Jak możemy przeczytać w Wielkim słowniku ortograficznym PWN pod redakcją Edwarda Polańskiego, przecinka nie należy stawiać pomiędzy zwrotem imiesłowowym a bezpośrednio poprzedzającym go spójnikiem (np. a, i, iż, że) lub zaimkiem względnym (np. jaki, który, co). Autor podaje następujący przykład:
Gonzalo pędem biegł z obawy, żeby tamci jemu w tłumie nie zginęli, i odnalazłszy ich, mnie znaki dawał, bym pośpieszał.
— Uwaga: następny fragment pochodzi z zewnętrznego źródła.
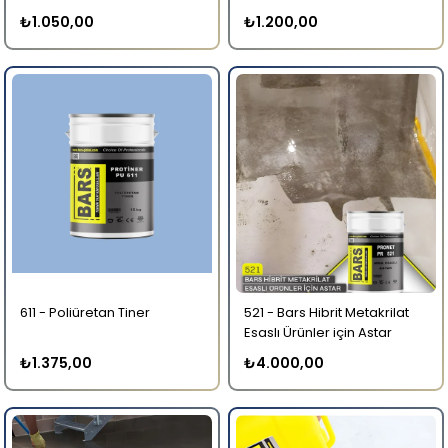
₺1.050,00
₺1.200,00
611 - Poliüretan Tiner
521 - Bars Hibrit Metakrilat
Esaslı Ürünler için Astar
₺1.375,00
₺4.000,00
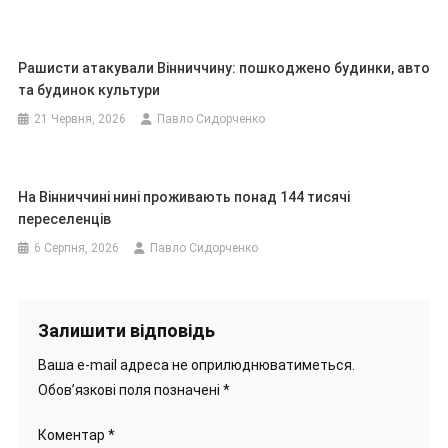
Рашисти атакували Вінниччину: пошкоджено будинки, авто
та будинок культури
21 Червня, 2026
Павло Сидорченко
На Вінниччині нині проживають понад 144 тисячі
переселенців
6 Серпня, 2026
Павло Сидорченко
Залишити відповідь
Ваша e-mail адреса не оприлюднюватиметься.
Обов’язкові поля позначені
*
Коментар
*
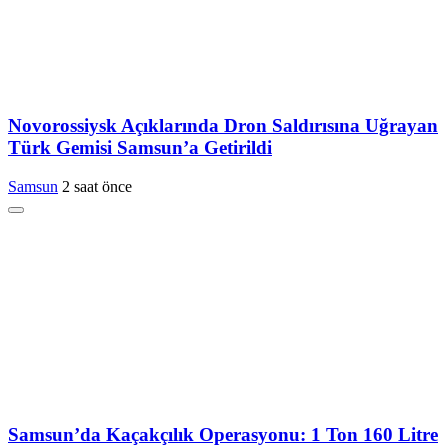
Novorossiysk Açıklarında Dron Saldırısına Uğrayan
Türk Gemisi Samsun’a Getirildi
Samsun
2 saat önce
Samsun’da Kaçakçılık Operasyonu: 1 Ton 160 Litre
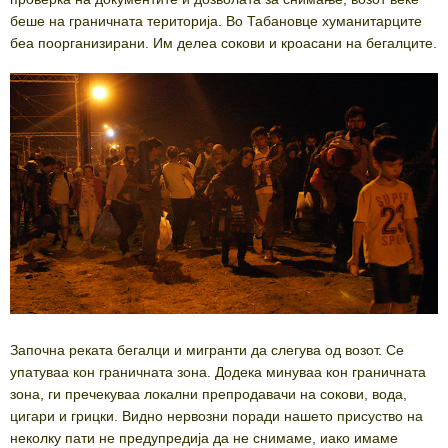
беше на граничната територија. Во Табановце хуманитарците
беа поорганизирани. Им делеа сокови и кроасани на бегалците.
Започна реката бегалци и мигранти да слегува од возот. Се
упатуваа кон граничната зона. Додека минуваа кон граничната
зона, ги пречекуваа локални препродавачи на сокови, вода,
цигари и грицки. Видно нервозни поради нашето присуство на
неколку пати не предупредија да не снимаме, иако имаме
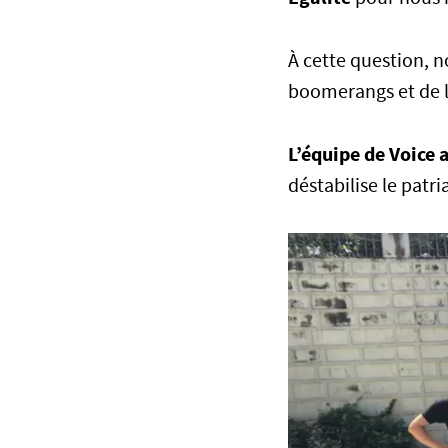
À cette question, 
boomerangs et de l
L’équipe de Voice 
déstabilise le patri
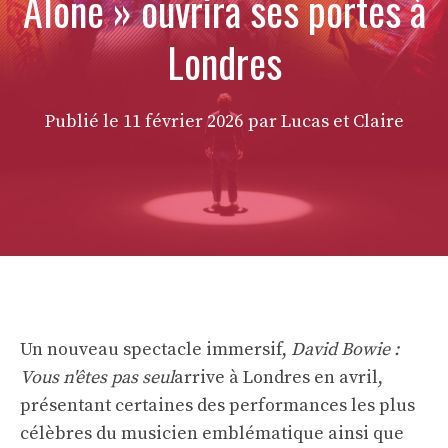
Alone » ouvrira ses portes à
Londres
Publié le
11 février 2026
par Lucas et Claire
Un nouveau spectacle immersif,
David Bowie :
Vous n'êtes pas seul
arrive à Londres en avril,
présentant certaines des performances les plus
célèbres du musicien emblématique ainsi que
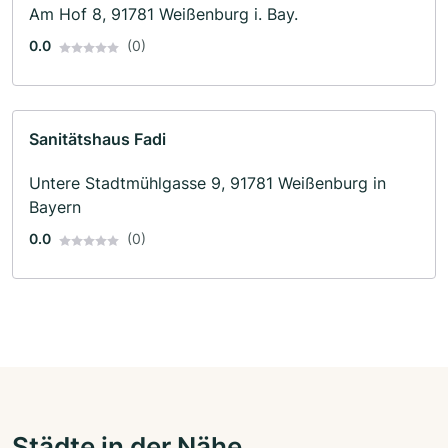
Am Hof 8, 91781 Weißenburg i. Bay.
0.0
(0)
Sanitätshaus Fadi
Untere Stadtmühlgasse 9, 91781 Weißenburg in
Bayern
0.0
(0)
Städte in der Nähe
Badacz jednak zaznacza, że możemy uczynić wyjątek tylko w przypadkach, gdy chcemy podkreślić, że zdanie po spójniku ma charakter wtrącony, np.:
Powiedziała, że ma nas dość i, obróciwszy się na pięcie, wyszła.
Według Autora słownika równie poprawne (może nawet lepsze, bo nieobciążone określoną intencją komunikacyjną) jest wypowiedzenie z następującą interpunkcją:
Powiedziała, że ma nas dość i obróciwszy się na pięcie, wyszła.
Jeśli chodzi o przytoczone przez Panią wypowiedzenia, mają one analogiczną strukturę. Fraza imiesłowowa może być w nich potraktowana jako wtrącenie lub nie – to zależy, czy nadawca chce położyć akcent na jej treści. Warto wspomnieć o tym, że przecinek również stawiamy przed powtórzonym spójnikiem występującym w tej samej funkcji (przykład 3: Zobaczył, jak przecina tłum ludzi i, schodząc ze sceny, skręca w stronę wyjścia, i znika mu z oczu).
W przykładzie 8 brak przecinka pomiędzy przydawkami wynika z tego, że są względem siebie nierównorzędne znaczeniowo.